La primera vez que me encontré solo en una sala de cine pensé que era un privilegiado. «Un pase privado», me dije, con arrogancia propia de emperador romano o autócrata contemporáneo. Cuando la película empezó, y el eco de los diálogos empezó a rebotar en las butacas vacías, comprendí que no era un lujo, sino una penitencia. Nadie tosía, nadie se levantaba, nadie hablaba y menos a deshora. Ni siquiera hubo a quién evitar en las escaleras. El silencio fue pulcro, aterrador, como si el proyector estuviera emitiendo la última función antes del apocalipsis. Confieso que miré hacia atrás no fuese que un ente fantasmal me pusiera la mano en el hombro y me susurrase: «Estas solo».

El problema no es que el público huya del cine, sino que parece haberse disuelto en su propio sofá. Las plataformas televisivas han logrado algo patético: convertir el séptimo arte en un ruido de fondo para doblar calcetines o contestar mensajes con el móvil. Mientras, las salas, esas catedrales oscuras del fotograma y la emoción compartida, agonizan entre butacas lujosísimas y carteles de superhéroes. A mí me duele por ellos: por los taquilleros con sonrisa disciplinada, por el proyeccionista —bueno, estos creo que desaparecieron hace años— que quizás aún ajusta el foco como si afinara un violín, por los dueños de los cines que sobreviven a base de nostalgia y aire acondicionado y por los vendedores de chuches, regalices y refrescos. Sin embargo, sigo yendo. Y cada vez más. 

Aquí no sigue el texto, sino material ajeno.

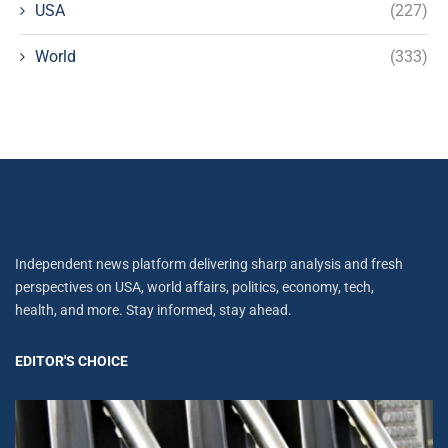
USA
(227)
World
(333)
Independent news platform delivering sharp analysis and fresh
perspectives on USA, world affairs, politics, economy, tech,
health, and more. Stay informed, stay ahead.
EDITOR'S CHOICE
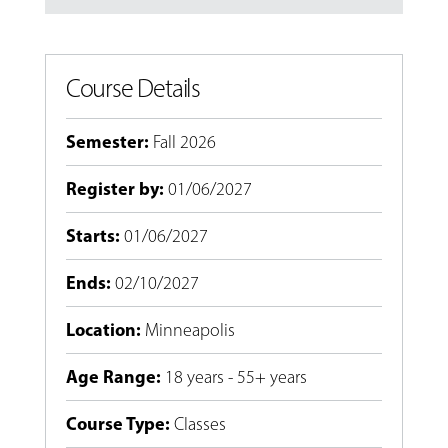
Course Details
Semester
:
Fall 2026
Register by
:
01/06/2027
Starts
:
01/06/2027
Ends
:
02/10/2027
Location
:
Minneapolis
Age Range
:
18 years - 55+ years
Course Type
:
Classes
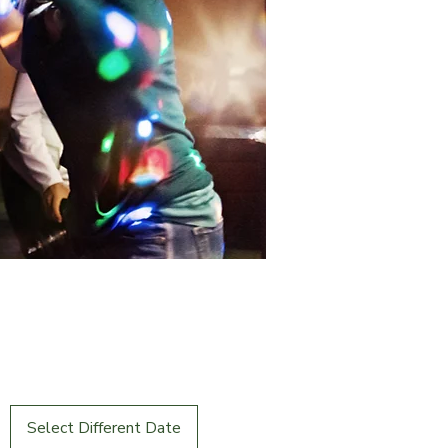
Select Different Date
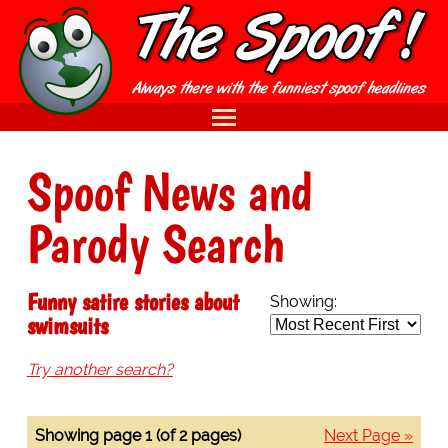
Spoof News and
Parody Search
Funny satire stories about
Showing:
swimsuits
Try another search?
Showing page 1 (of 2 pages)
Next Page »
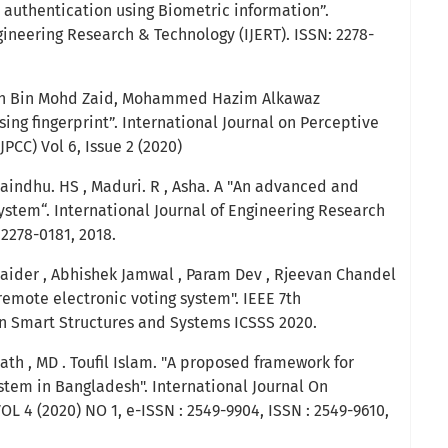
 authentication using Biometric information”.
gineering Research & Technology (IJERT). ISSN: 2278-
an Bin Mohd Zaid, Mohammed Hazim Alkawaz
ng fingerprint”. International Journal on Perceptive
PCC) Vol 6, Issue 2 (2020)
aindhu. HS , Maduri. R , Asha. A "An advanced and
ystem“. International Journal of Engineering Research
 2278-0181, 2018.
aider , Abhishek Jamwal , Param Dev , Rjeevan Chandel
emote electronic voting system". IEEE 7th
n Smart Structures and Systems ICSSS 2020.
th , MD . Toufil Islam. "A proposed framework for
stem in Bangladesh". International Journal On
VOL 4 (2020) NO 1, e-ISSN : 2549-9904, ISSN : 2549-9610,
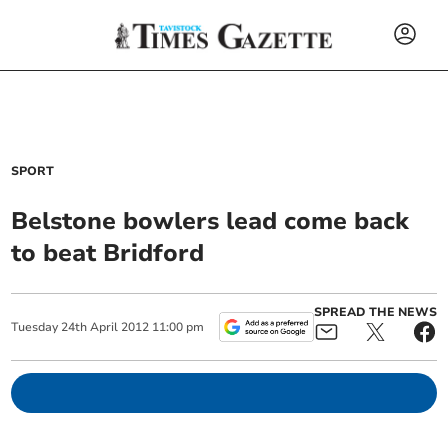
SPORT
Belstone bowlers lead come back
to beat Bridford
SPREAD THE NEWS
Tuesday
24
th
April
2012
11:00 pm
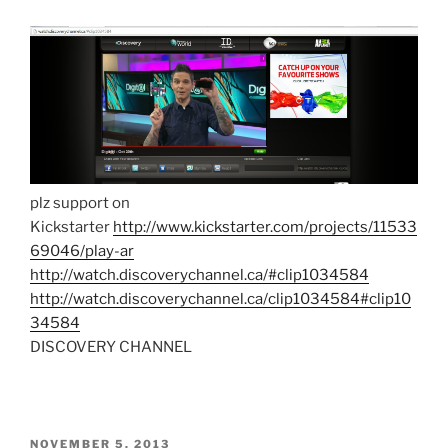
plz support on
Kickstarter
http://www.kickstarter.com/projects/11533
69046/play-ar
http://watch.discoverychannel.ca/#clip1034584
http://watch.discoverychannel.ca/clip1034584#clip10
34584
DISCOVERY CHANNEL
POSTED
NOVEMBER 5, 2013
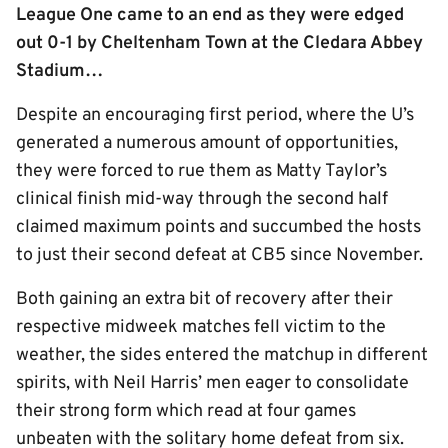
League One came to an end as they were edged
out 0-1 by Cheltenham Town at the Cledara Abbey
Stadium…
Despite an encouraging first period, where the U’s
generated a numerous amount of opportunities,
they were forced to rue them as Matty Taylor’s
clinical finish mid-way through the second half
claimed maximum points and succumbed the hosts
to just their second defeat at CB5 since November.
Both gaining an extra bit of recovery after their
respective midweek matches fell victim to the
weather, the sides entered the matchup in different
spirits, with Neil Harris’ men eager to consolidate
their strong form which read at four games
unbeaten with the solitary home defeat from six.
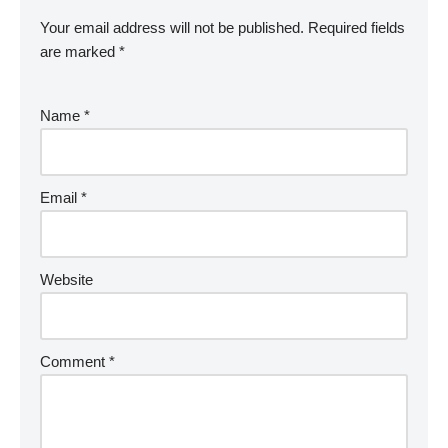
Your email address will not be published.
Required fields
are marked
*
Name
*
Email
*
Website
Comment
*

Pero cuando voy caigo en la misma trampa: las palomitas. Fue una de mis hijas la que me enseñó a no concebir el cine sin ese mar de maíz inflado y un refresco de proporciones olímpicas. Ella, con el tiempo, maduró y abandonó la costumbre; yo, en cambio, una vez afianzado mi infantilismo, la he hecho mía con fervor religioso. Nada acompaña mejor una escena dramática, o cómica, o patética… que un puñado de azúcar —sí, las que me gustan son las dulces, las de colorines— pringándote los dedos. Por eso, cuando el cine desaparezca, sospecho que me encontrarán en una sala, solo, con mi cubo de palomitas, bebiendo un refresco helado, esperando los créditos finales del mundo, aunque disfrutando de una de las manifestaciones del arte más maravillosa que conozco.